Lot and His Daughters (1631) by Jan Joris van VlietLos Angeles County Museum of Art
A couple of decades on, Rembrandt found comedy in Lot's drunkenness. The old man appears to be singing rowdily, oblivious to his daughters' tactics.
In this etching from 1631, made in collaboration with the printmaker Jan van Vliet, Rembrandt shows Lot bleary-eyed. A few drops of wine drip for the empty wine cup he holds aloft and his robes fall open at the waist.
As a final mark of drunken indignity, Rembrandt depicts Lot's legs stuck out at an angle, with one stocking having fallen to reveal a creased and elderly knee.
Lot and his Daughters leaving Sodom (about 1615-16) by Guido ReniThe National Gallery, London
An Italian example, in Artemisia's own time, is this work by Guido Reni. It is less focussed on sin than those produced by northern artists and appears to show the daughters in debate with their father – perhaps discussing their decision.
Reni eliminates all the usual narrative details. There is no city of Sodom burning in the background, no abandoned figure of Lot's wife, no piles of food, and drunkenness and lust are also absent. Rather, Reni’s representation appears to show a sober patriarch considering reasoned argument.
Particularly striking is the idealised beauty of Lot’s two daughters, probably inspired by antique statuary Reni studied during his many years in Rome.
Lot and His Daughters (about 1622) by Orazio GentileschiThe J. Paul Getty Museum
In a treatment of the subject closer to home, Artemisia's own father, Orazio Gentileschi, took an altogether more naturalistic approach to the scene.
In this painting of about 1622, he used live models to pose for his figures, dressing them in simple clothes.
He also chose to represent a different moment - the morning after the drinking.
The gilt cup lies discarded and the flask of wine is empty.
And Lot lies fast asleep in the lap of one of his daughters.
One daughter's bare shoulder and legs hints at the seduction of the night before. But there is also a sense of the future.
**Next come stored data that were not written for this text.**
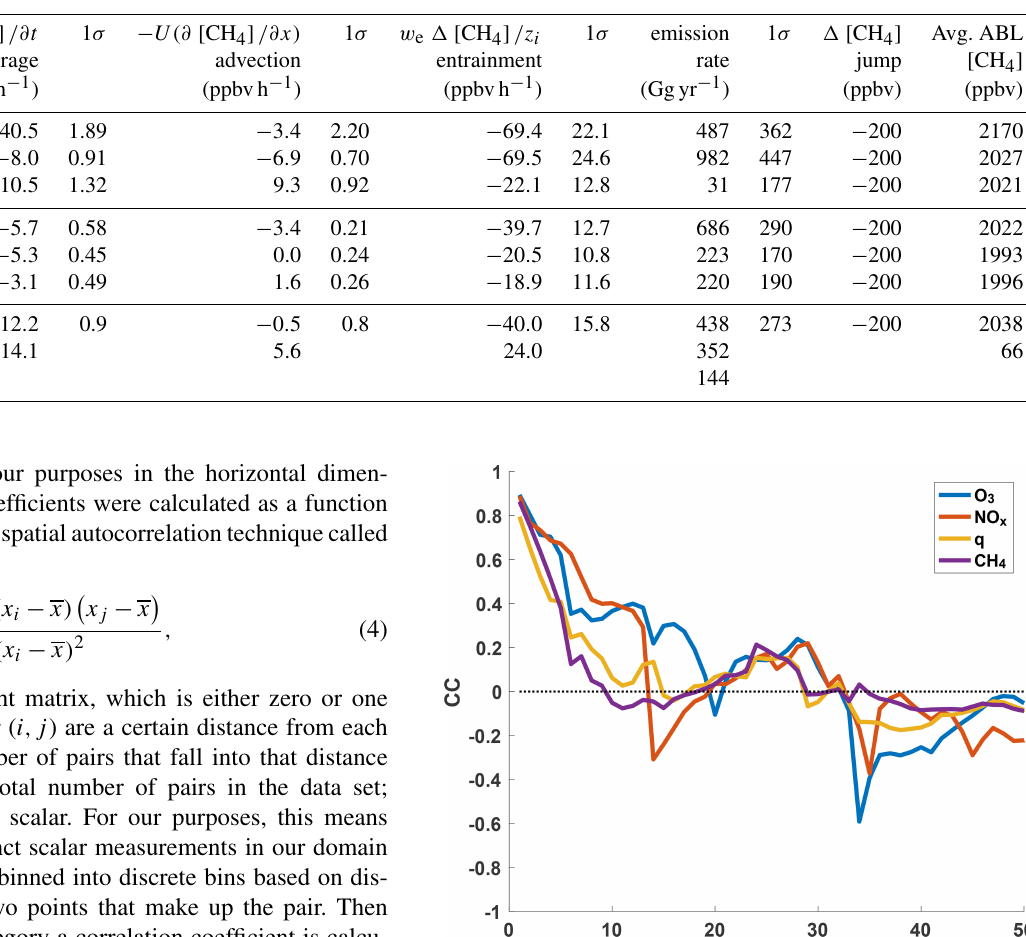
Table 3. CH 4 budgets for the six EPA flights. The columns labeled 1 σ represent the estimated error in the preceding term with the same units.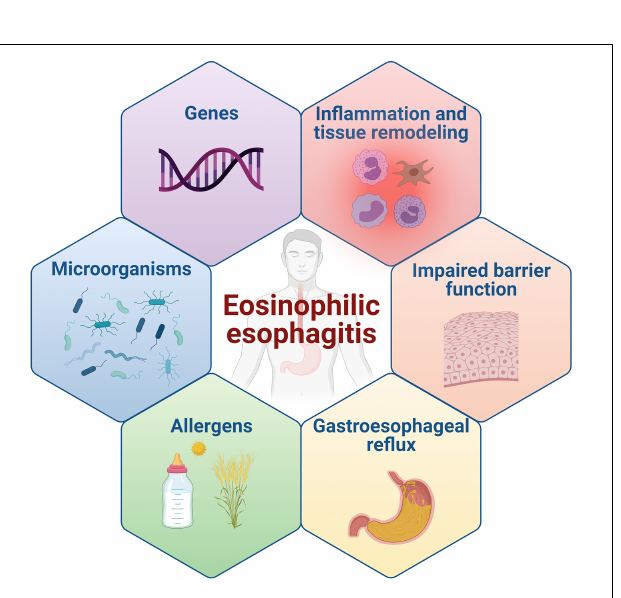
(Blanchard et al., 2010). EDC genes include FLG,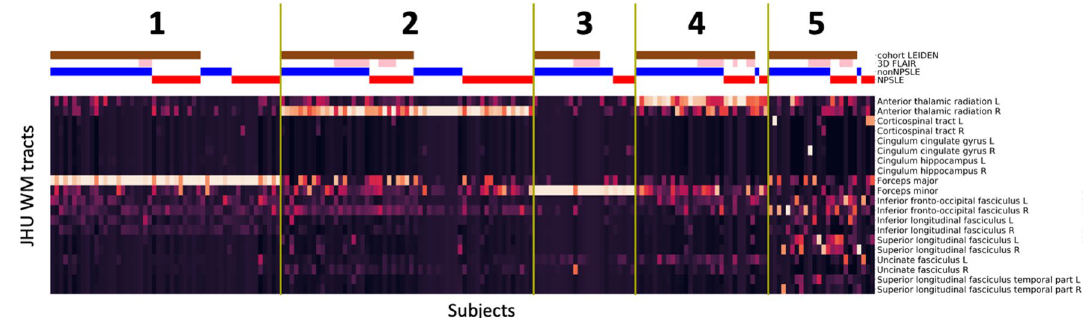
Figure 2. Cluster analysis on the entire SLE cohort. Heatmaps showing the 5 different MRI subtypes after the hierarchical clustering with the L2-normalization was performed. Subjects are shown on the x-axis and the Johns Hopkins University (JHU) white matter probability atlas tracts on the y-axis. The horizontal bars at the top show additional information: Leiden cohort (brown) complemented by the Lund cohort, 3D-FLAIR (pink) complemented by 2D-FLAIR, non-NPSLE (blue), NPSLE (red). FLAIR, Fluid-attenuated inversion recovery; NPSLE, Neuropsychiatric systemic lupus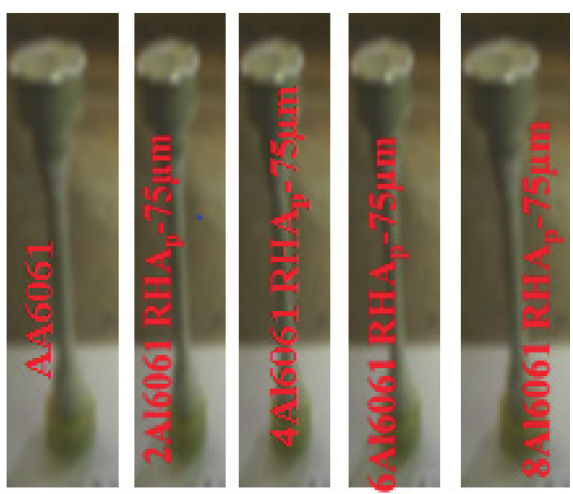
Figure 3: Developed composite material before the tensile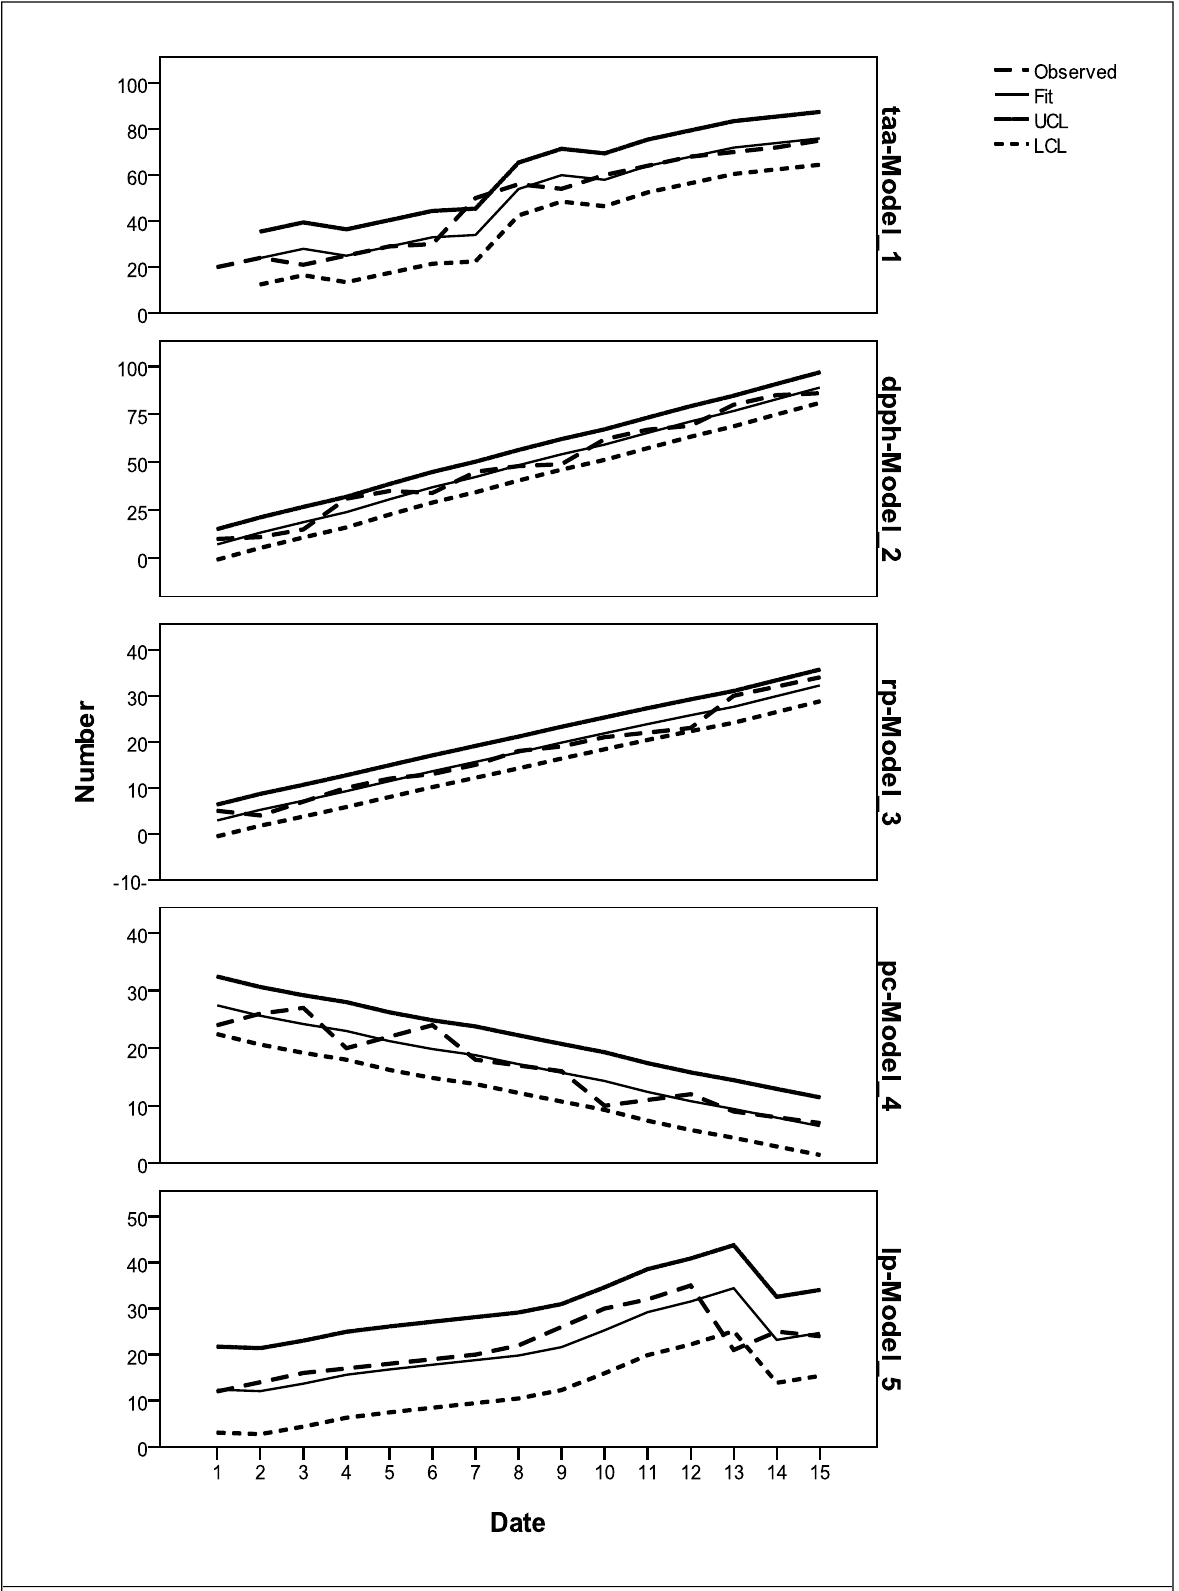
Figure 5: Time series of observed, fit, upper limit, lower limit, and forecast of time course post injection of vitamin B12 (0, 6, 12, 18, and 24 h) on the tested oxidative stress parameters total antioxidant capacity (tta), reducing power ability (rp), 2,2 diphenyl-1-picylhydrazyl (dpph), protein carbonyls amount (pc), and lipid peroxides levels (lp) of adult of Sitophilus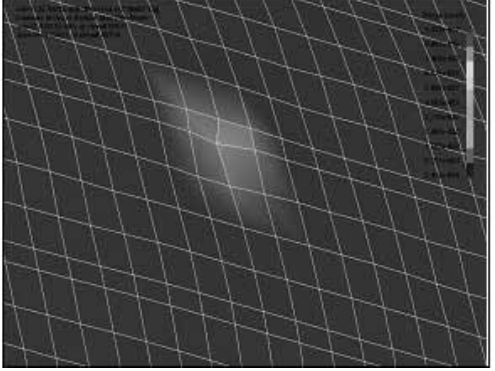
Fig. 35. Plastic strain in fuselage outer skin simulated by the revised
Dawn breaks over the hills and her sister points to something beyond our field of vision.
Lot and His Daughters (about 1636–38) by Artemisia Gentileschi (Italian, 1593–1652/53)The Toledo Museum of Art
A different perspective
Artemisia's version of the subject was painted in about 1636–8, when she was living and working in Naples.
As a singularly successful female artist, her work was particularly prized for the unique perspective she brought to well-known subjects.
With Lot and his Daughters, she sets the commonplace salacious or comical treatments to one side.
Instead she thinks about the scene more from the daughters' perspective.
She sets one daughter against the background of the burning city of Sodom, with the immobilised figure of her mother in the distance behind her.
Through these details Artemisia reminds the viewer of the recent catastrophes the family has suffered.
Perhaps, she implies, the daughters’ decision has been made under the duress of disaster.
Certainly, the daughters are tender toward their father. Their expressions are kindly, as they gently coax him to eat and drink.
And their exchange of glances suggests a sisterly bond.
While the way Artemisia paints the position of one daughter's legs echoing that of her father's, indicates their family unity.
Rather than condemning or judging her protagonists, Artemisia points to the moral ambiguities of the story.
In her hands, Lot and his daughters emerge not as morally corrupt and sinful individuals, but as a family faced with unavoidable and unenviable choices.